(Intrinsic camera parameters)
============================================================

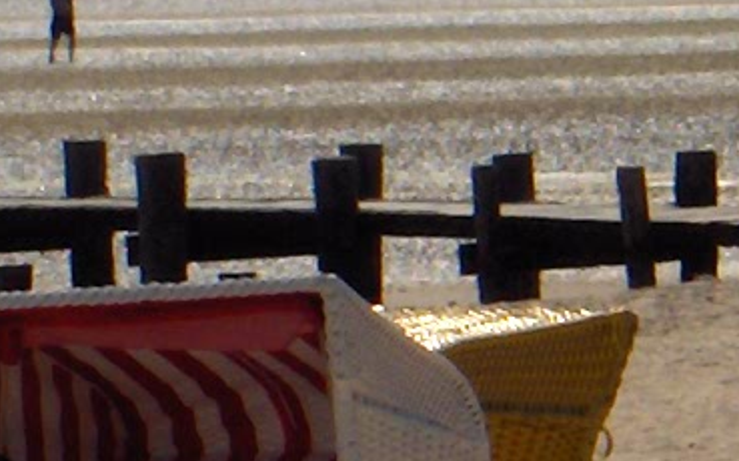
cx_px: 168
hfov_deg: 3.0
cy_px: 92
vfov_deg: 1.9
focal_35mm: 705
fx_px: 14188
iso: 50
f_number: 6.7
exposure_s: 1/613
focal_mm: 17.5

============================================================

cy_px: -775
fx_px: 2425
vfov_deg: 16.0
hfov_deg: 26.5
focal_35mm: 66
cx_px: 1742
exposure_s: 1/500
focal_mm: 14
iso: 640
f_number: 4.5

============================================================

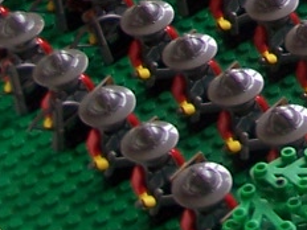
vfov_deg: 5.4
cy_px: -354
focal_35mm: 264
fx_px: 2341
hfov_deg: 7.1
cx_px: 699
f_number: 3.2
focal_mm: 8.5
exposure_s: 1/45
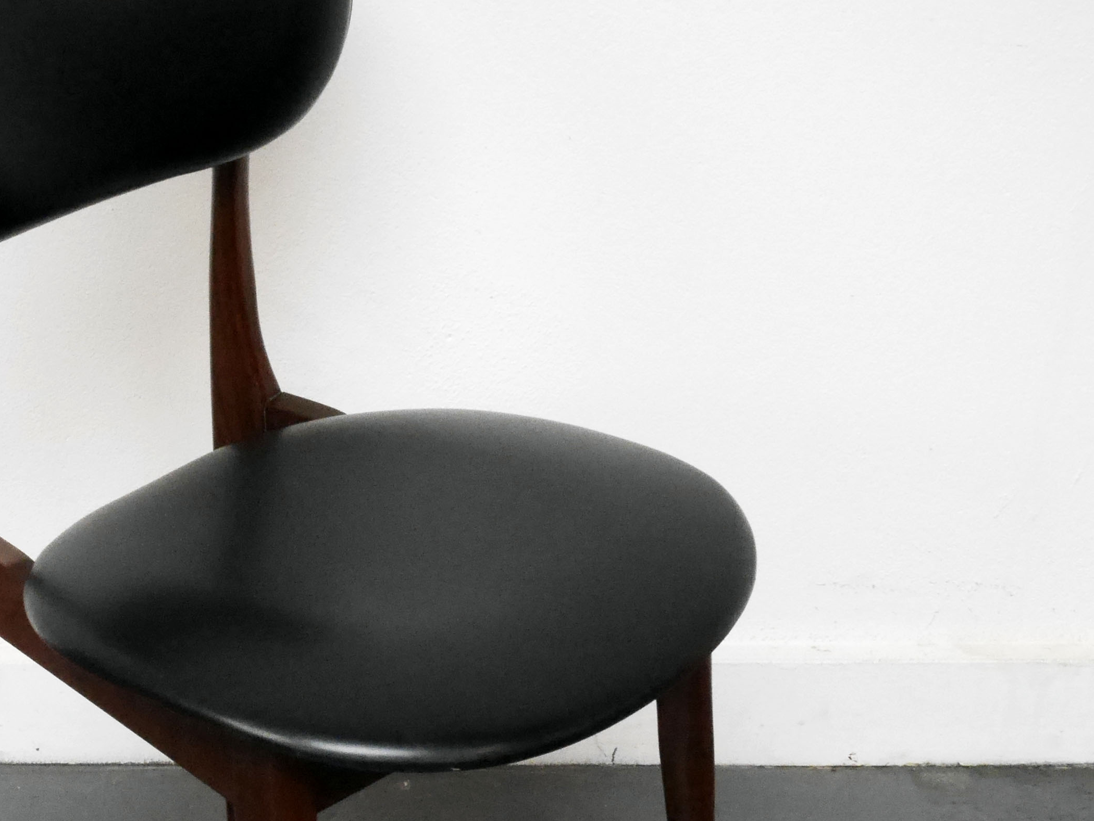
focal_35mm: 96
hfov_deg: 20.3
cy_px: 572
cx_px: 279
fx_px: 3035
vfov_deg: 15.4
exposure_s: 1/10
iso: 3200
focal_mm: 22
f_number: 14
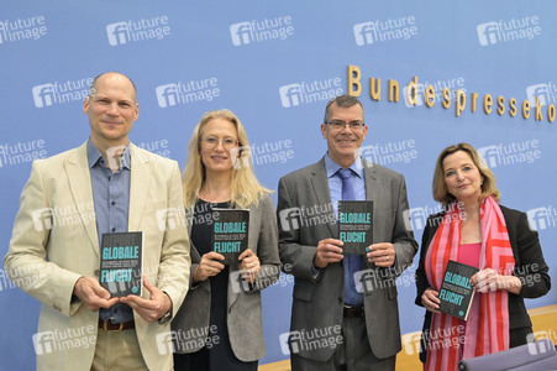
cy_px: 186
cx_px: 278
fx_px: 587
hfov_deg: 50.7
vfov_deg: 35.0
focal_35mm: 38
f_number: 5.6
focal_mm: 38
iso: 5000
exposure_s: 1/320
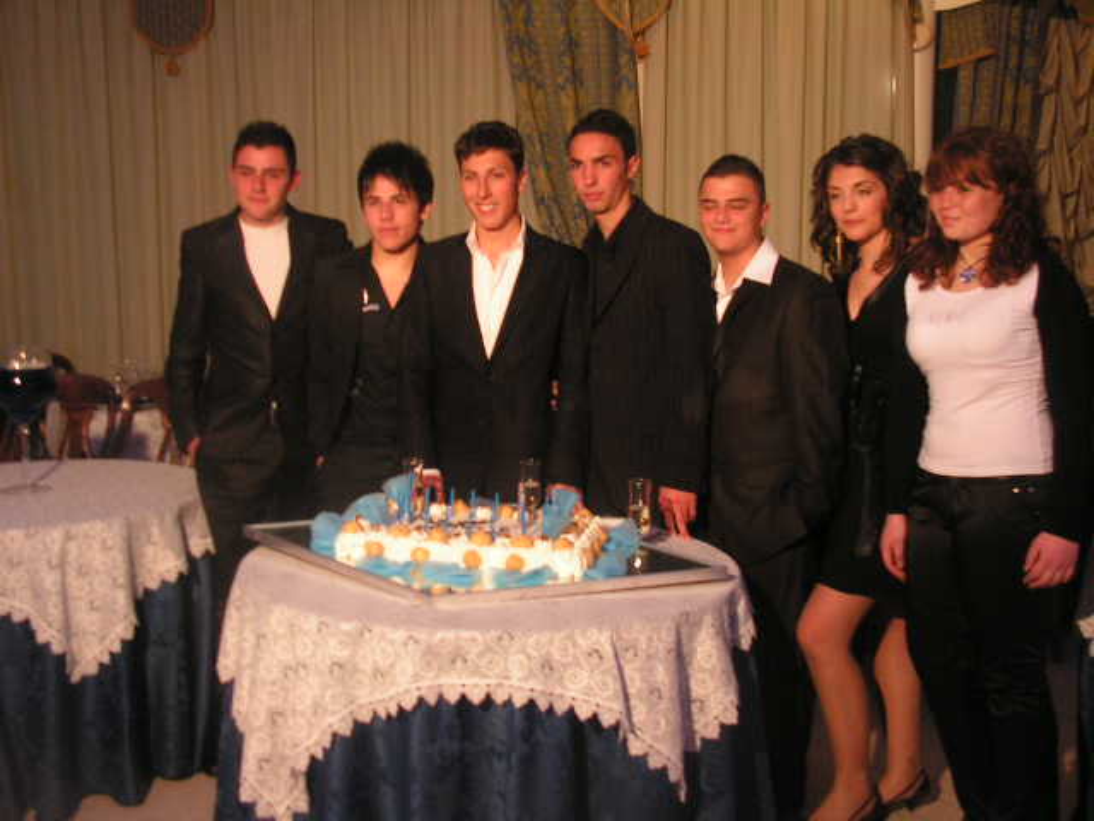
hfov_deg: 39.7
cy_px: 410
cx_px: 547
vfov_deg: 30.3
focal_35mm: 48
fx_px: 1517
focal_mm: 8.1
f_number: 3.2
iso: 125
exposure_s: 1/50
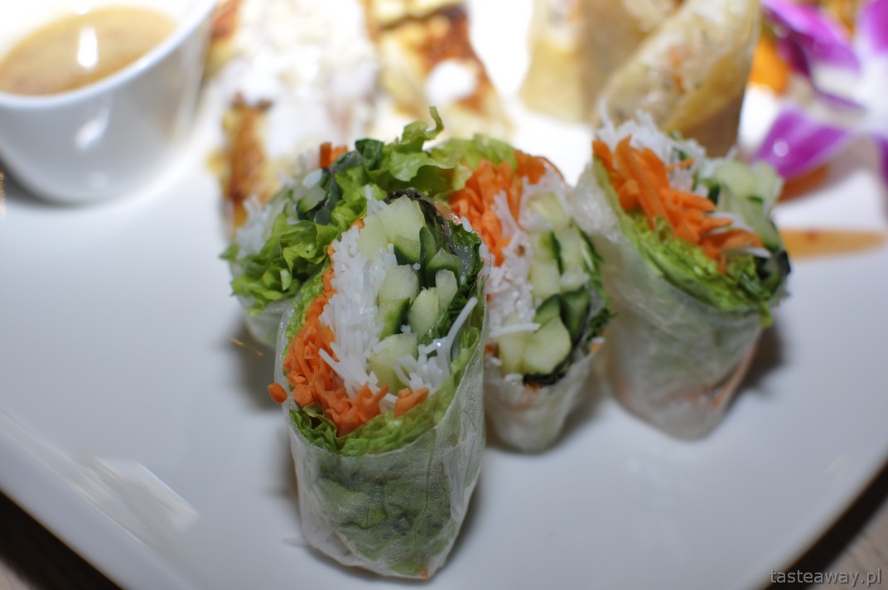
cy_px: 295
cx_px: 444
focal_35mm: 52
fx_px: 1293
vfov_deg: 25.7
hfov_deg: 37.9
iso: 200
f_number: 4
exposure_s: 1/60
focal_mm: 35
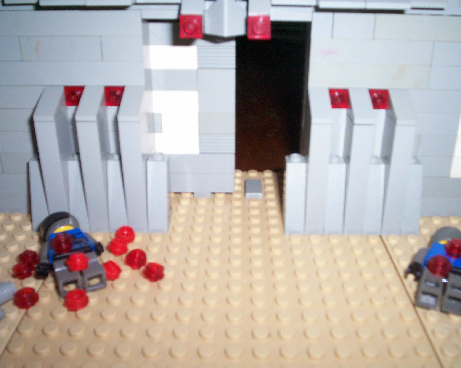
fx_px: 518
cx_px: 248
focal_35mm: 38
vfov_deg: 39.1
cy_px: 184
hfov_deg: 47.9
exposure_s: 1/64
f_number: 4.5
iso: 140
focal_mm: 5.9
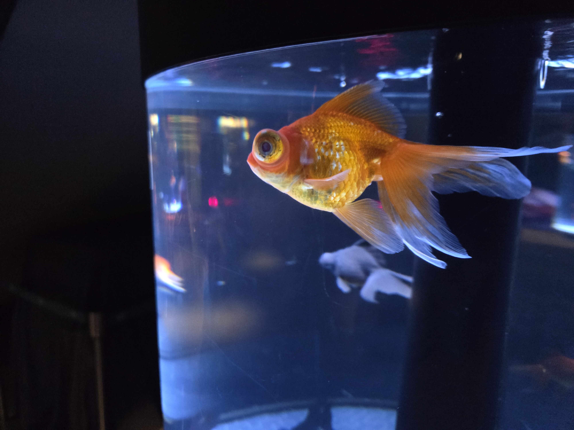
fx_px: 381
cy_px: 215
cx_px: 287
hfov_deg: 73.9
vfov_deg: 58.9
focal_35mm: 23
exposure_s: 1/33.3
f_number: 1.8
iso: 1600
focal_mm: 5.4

============================================================

Problem description
Could you output exactly the lines above, from the line with "focal_35mm: 48" up to and including the line with "focal_mm: 5.4", and nothing else, skipping the pictures?

Response area
focal_35mm: 48
fx_px: 1517
focal_mm: 8.1
f_number: 3.2
iso: 125
exposure_s: 1/50
cy_px: 295
cx_px: 444
focal_35mm: 52
fx_px: 1293
vfov_deg: 25.7
hfov_deg: 37.9
iso: 200
f_number: 4
exposure_s: 1/60
focal_mm: 35
fx_px: 518
cx_px: 248
focal_35mm: 38
vfov_deg: 39.1
cy_px: 184
hfov_deg: 47.9
exposure_s: 1/64
f_number: 4.5
iso: 140
focal_mm: 5.9
fx_px: 381
cy_px: 215
cx_px: 287
hfov_deg: 73.9
vfov_deg: 58.9
focal_35mm: 23
exposure_s: 1/33.3
f_number: 1.8
iso: 1600
focal_mm: 5.4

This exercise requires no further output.